Historical Note: Fisher, Agriculture, and the Birth of ANOVA
Ronald A. Fisher (1890-1962) developed ANOVA in the 1920s while working at the Rothamsted Experimental Station in Hertfordshire, England — a research institution dedicated to improving agricultural productivity. Fisher's problem was exactly the one motivating this chapter: he needed to compare crop yields across multiple varieties of wheat, planted in fields with varying soil quality.
His insight was that the total variation in crop yields could be decomposed into variation between wheat varieties (the signal he cared about) and variation within varieties due to soil differences, weather, and other uncontrolled factors (the noise). This decomposition allowed him to determine whether observed yield differences were real or could be explained by natural variability.
Fisher's agricultural origins explain some ANOVA terminology that persists to this day. The "treatments" in an experiment, the "blocks" in a randomized block design, and the "plots" in a split-plot design all come from farming.
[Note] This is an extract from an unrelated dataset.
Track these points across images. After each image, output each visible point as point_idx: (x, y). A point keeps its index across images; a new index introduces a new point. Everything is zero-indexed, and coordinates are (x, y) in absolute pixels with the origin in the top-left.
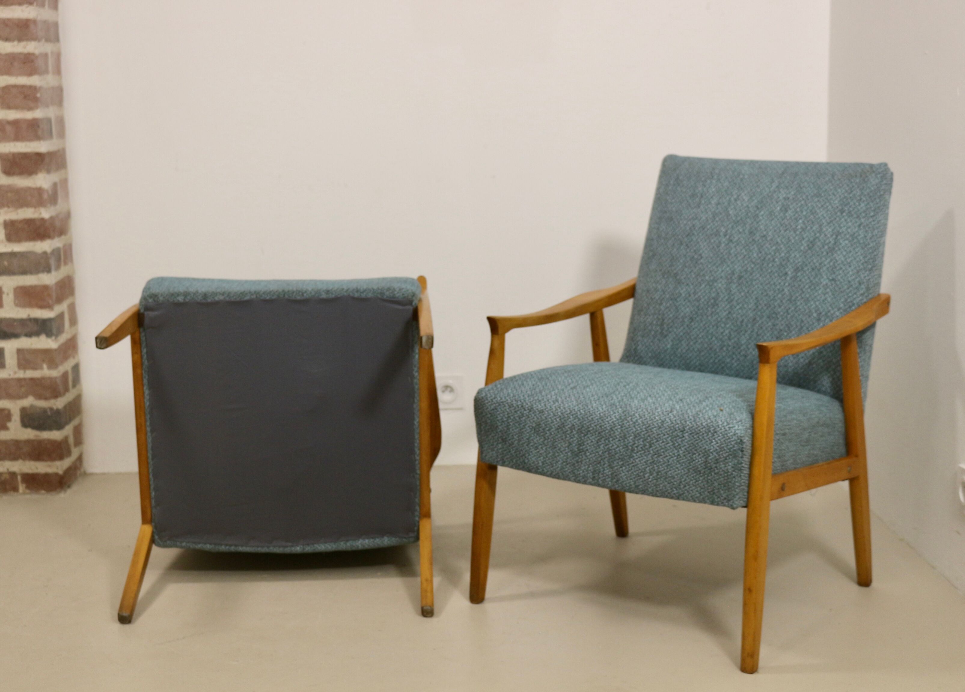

The "F-distribution" is named in Fisher's honor — though Fisher himself called it the "variance ratio" distribution.
Fisher went on to develop the broader theory of experimental design, including randomization, blocking, and factorial experiments. His 1925 book Statistical Methods for Research Workers and his 1935 book The Design of Experiments laid the foundation for how experiments are designed and analyzed across virtually every scientific field.
The irony is that Fisher's most powerful statistical tools — designed to detect real effects amid noise — are also the tools most susceptible to abuse when researchers engage in the kind of multiple testing and p-hacking discussed in Chapter 17. Fisher himself was untroubled by the $p = 0.05$ threshold that later became a rigid orthodoxy; he saw p-values as one piece of evidence among many, not as a yes/no verdict.
Understanding this history enriches your appreciation of ANOVA as more than just a formula — it's a framework for thinking about evidence, variation, and the careful design of studies that can distinguish signal from noise.